## INSTRUCTION
Repeat the lines of the records word for word, starting with the first line and continuing through the line that contains "catalogue / barcode: US 2788603", with both of those lines included.

(Collection entries)
-- Start --
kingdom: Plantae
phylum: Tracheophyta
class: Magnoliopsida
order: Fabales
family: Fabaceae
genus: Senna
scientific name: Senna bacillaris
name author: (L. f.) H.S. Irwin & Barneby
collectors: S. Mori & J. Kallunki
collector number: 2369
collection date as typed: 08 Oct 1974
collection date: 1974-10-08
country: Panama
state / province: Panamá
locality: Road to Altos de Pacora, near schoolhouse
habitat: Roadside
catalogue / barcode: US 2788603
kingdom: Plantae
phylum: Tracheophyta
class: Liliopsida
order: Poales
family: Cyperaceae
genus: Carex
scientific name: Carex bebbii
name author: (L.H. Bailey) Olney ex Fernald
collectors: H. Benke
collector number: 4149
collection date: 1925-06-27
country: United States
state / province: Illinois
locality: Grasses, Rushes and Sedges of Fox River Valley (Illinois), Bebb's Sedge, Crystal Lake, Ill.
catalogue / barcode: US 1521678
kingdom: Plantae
-- End --
## WRITTEN RESPONSE
kingdom: Plantae
phylum: Tracheophyta
class: Magnoliopsida
order: Fabales
family: Fabaceae
genus: Senna
scientific name: Senna bacillaris
name author: (L. f.) H.S. Irwin & Barneby
collectors: S. Mori & J. Kallunki
collector number: 2369
collection date as typed: 08 Oct 1974
collection date: 1974-10-08
country: Panama
state / province: Panamá
locality: Road to Altos de Pacora, near schoolhouse
habitat: Roadside
catalogue / barcode: US 2788603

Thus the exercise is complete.